Sebuah buku berjudul The Young Person's Illustrated Guide to American Fascism yang memiliki 190 halaman baru saja dirilis oleh OR Books. Buku ini disertai dengan pengantar sepanjang 40 halaman dari sejarawan seni Stephen F Eisenman. Dalam bukunya, Coe menghadirkan berbagai isu provokatif yang mencakup kompleks militer-industri, krisis iklim, buruh anak, dan kekejaman terhadap hewan.
Dalam pengantarnya, Eisenman meminta pembaca untuk merenungkan apa arti demokrasi bagi mereka. Ia kemudian membahas berbagai cacat dalam sistem politik Amerika Serikat, memberikan penilaian yang mengejutkan tentang demokrasi di negara tersebut. Eisenman mencatat adanya serangan terhadap kebebasan berbicara dan dukungan yang tidak populer terhadap perang Israel di Gaza. "Dukungan militer AS yang berkelanjutan untuk perang ini setara dengan dukungan untuk pembersihan etnis," tulis Eisenman.
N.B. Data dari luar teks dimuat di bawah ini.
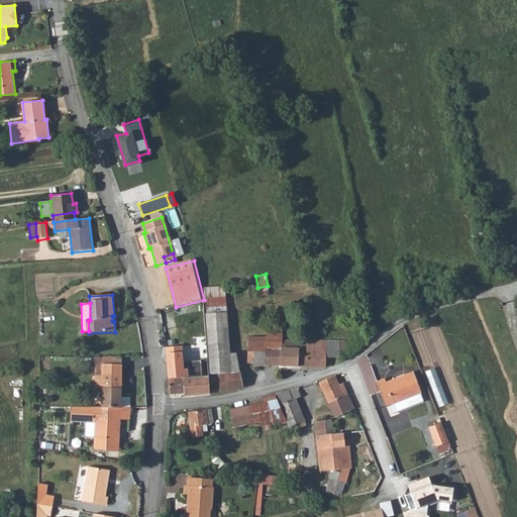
[(226,312),(206,314),(210,375),(239,371),(235,353),(230,354),(226,312)]
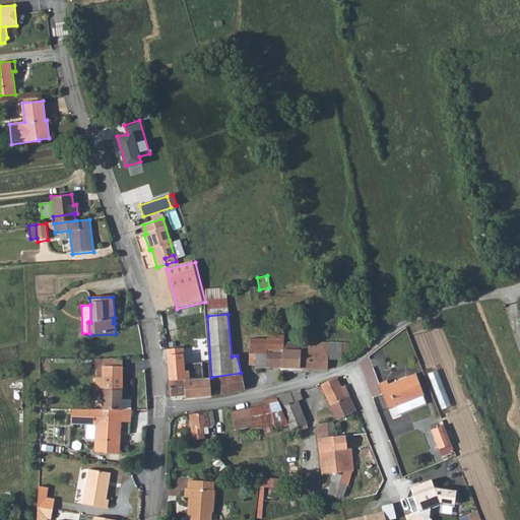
[(283,333),(267,332),(267,338),(250,337),(249,364),(255,364),(255,367),(328,370),(328,358),(342,359),(342,352),(342,342),(304,341),(283,340),(283,333)]
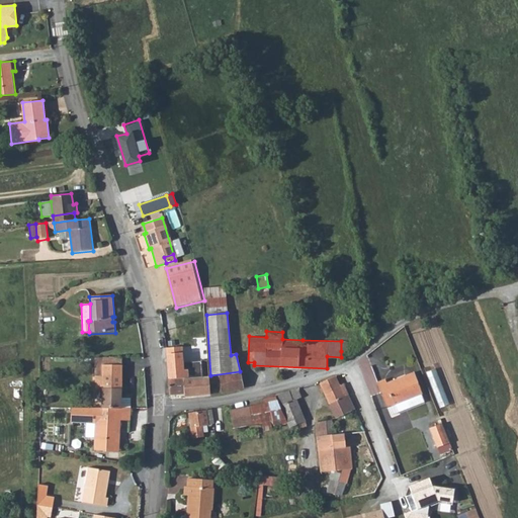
[(182,348),(166,350),(169,380),(191,378),(191,386),(196,385),(194,363),(185,364),(184,356),(182,356),(182,348)]
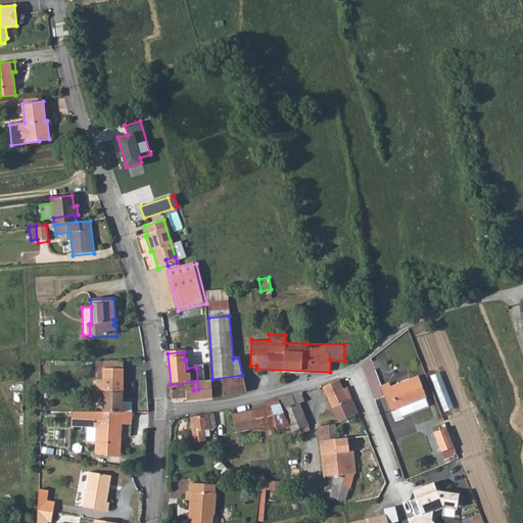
[(172,401),(186,400),(186,402),(214,400),(211,382),(203,382),(202,367),(196,367),(198,389),(193,390),(193,382),(171,384),(172,401)]
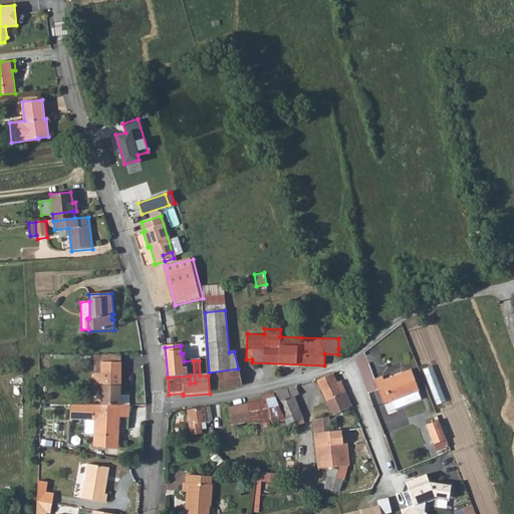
[(121,361),(102,361),(101,373),(94,373),(94,384),(100,384),(100,406),(131,407),(131,395),(120,394),(121,361)]
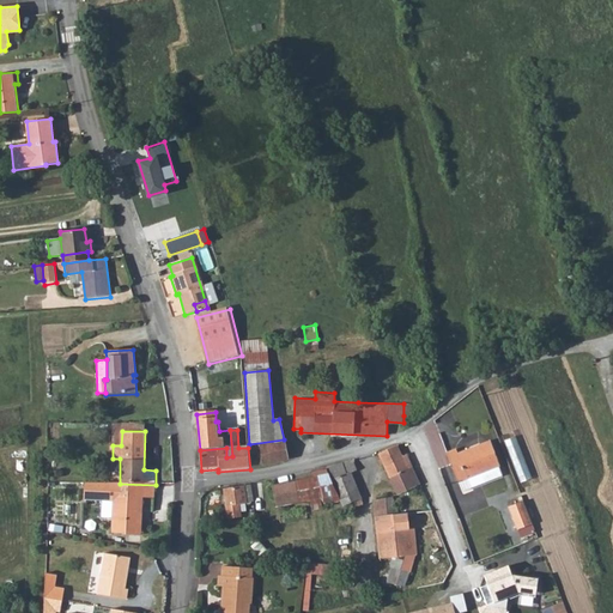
[(517,435),(505,438),(520,480),(532,475),(517,435)]
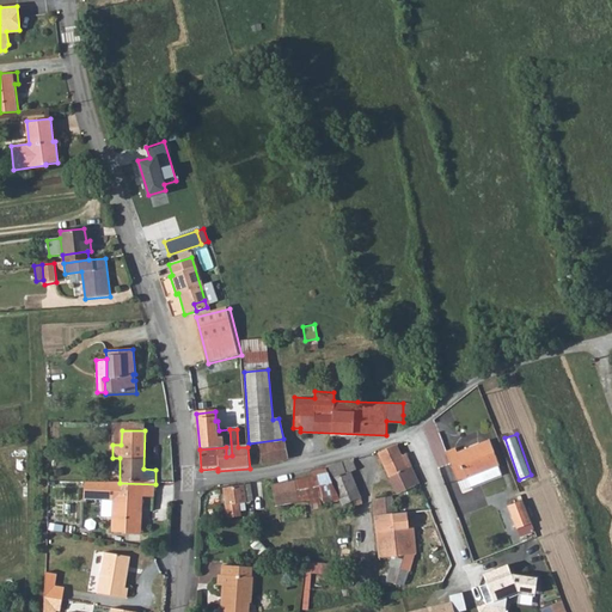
[(457,476),(496,460),(485,435),(456,448),(452,442),(444,446),(454,476),(457,476)]
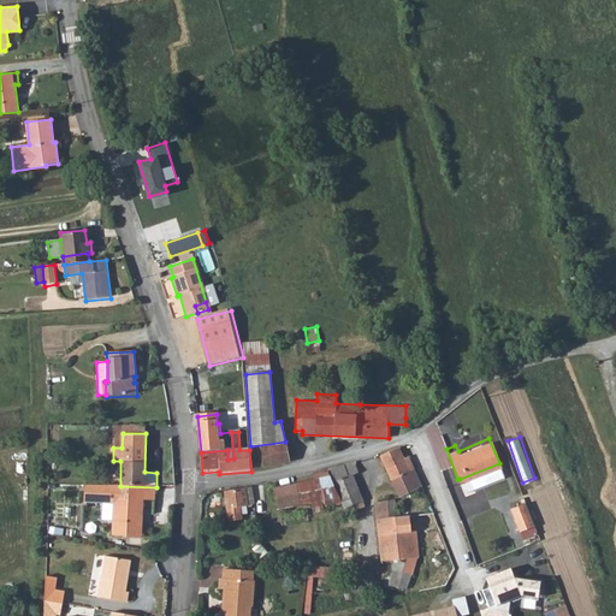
[(282,443),(255,449),(259,467),(285,462),(282,443)]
Eisenman juga mengajak pembaca untuk mempertimbangkan, "Apakah kamu terkejut dari percakapanmu mengetahui bahwa kebebasan demokratis kita cukup terbatas? Beberapa orang mengatakan bahwa AS hanya demokratis setiap empat tahun, saat orang memilih presiden," tambahnya.
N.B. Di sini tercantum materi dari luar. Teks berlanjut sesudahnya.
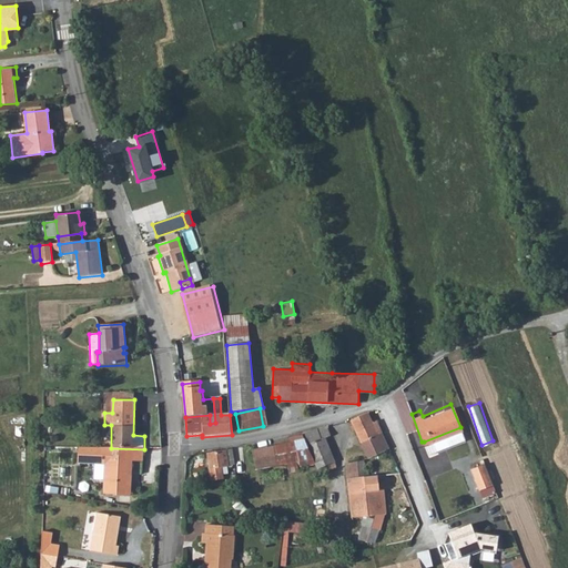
[(351,421),(362,443),(378,435),(383,433),(376,419),(373,422),(368,412),(351,421)]
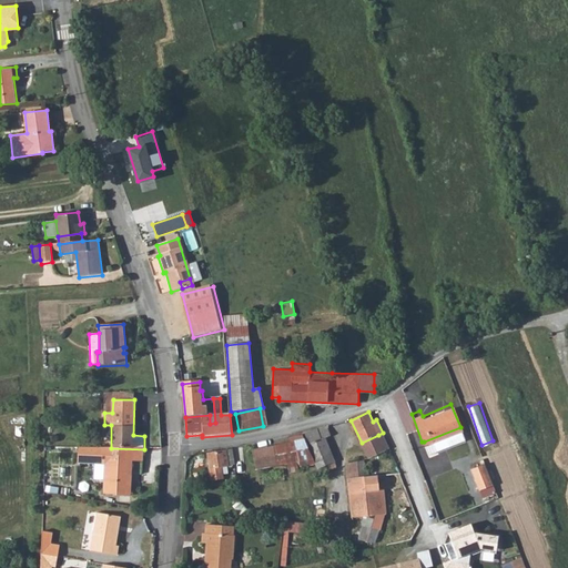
[(464,437),(460,427),(424,442),(427,453),(464,437)]
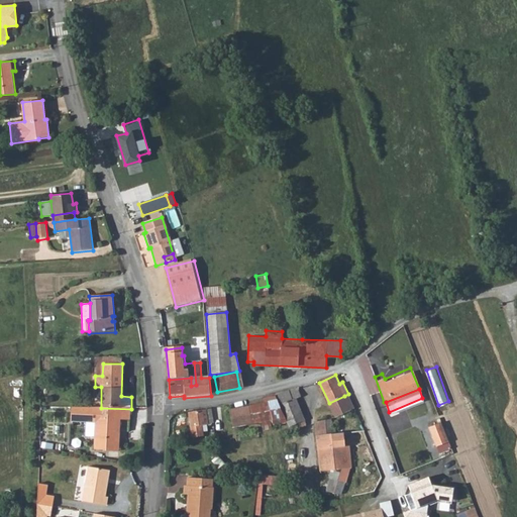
[(225,428),(250,425),(264,423),(264,429),(269,429),(273,429),(273,424),(302,415),(297,402),(302,399),(298,391),(268,400),(268,404),(223,412),(225,428)]
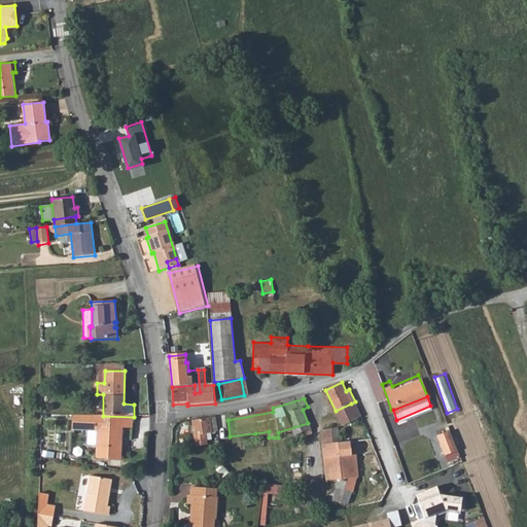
[(362,417),(355,401),(351,403),(336,411),(343,427),(348,424),(362,417)]
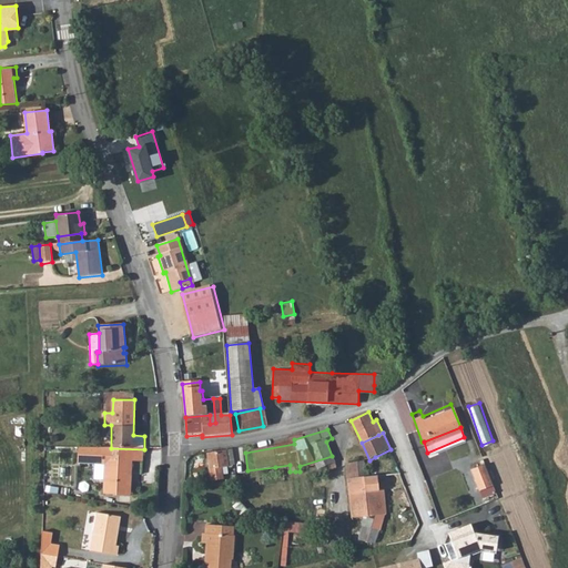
[(111,448),(78,447),(77,463),(93,464),(93,479),(104,479),(103,495),(131,496),(132,475),(128,475),(129,462),(132,463),(143,463),(144,449),(111,448)]
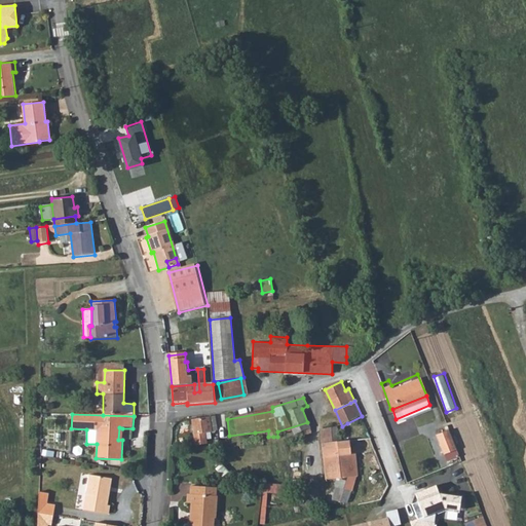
[(209,417),(191,420),(195,446),(207,444),(205,433),(212,431),(209,417)]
Kembalinya Donald Trump ke Gedung Putih telah diselimuti oleh ketakutan yang luas bahwa ia akan mengubah AS menjadi negara fasis. Sejak dilantiknya, ketakutan ini menjadi semakin nyata. Secara domestik, Trump telah memotong anggaran beberapa lembaga pemerintahan AS, dan pemerintahannya telah menyerang program keberagaman, kesetaraan, dan inklusi, serta isu-isu transgender dan keadilan lingkungan.
Dalam isu internasional, seperti invasi Rusia ke Ukraina, Trump telah menantang konsensus barat dengan mempermalukan Presiden Ukraina Volodymyr Zelensky di Oval Office dan secara terbuka menyerukan pembersihan etnis di Gaza. Ketergantungannya yang semakin meningkat pada miliarder teknologi, seperti Elon Musk dan Peter Thiel, juga memberikan kesan bahwa fasisme Amerika semakin tidak terhindarkan.
Eisenman mengingatkan bahwa istilah "fasisme" sering digunakan untuk menggambarkan semua hal yang terkait dengan Trump. Ia pun berusaha memberikan sejarah singkat tentang istilah tersebut, mendefinisikan dan menghistorisasi pokok-pokok dasarnya.
Dalam praktiknya, Eisenman mengingatkan pembaca bahwa fasisme berarti kembali ke masa di mana buku-buku dilarang, media dikontrol, masyarakat sipil dijadikan kriminal, dan kurangnya pengawasan hukum.
Buku ini diharapkan dapat memberikan pemahaman yang lebih dalam tentang fasisme dan tantangan yang dihadapi demokrasi di Amerika hari ini.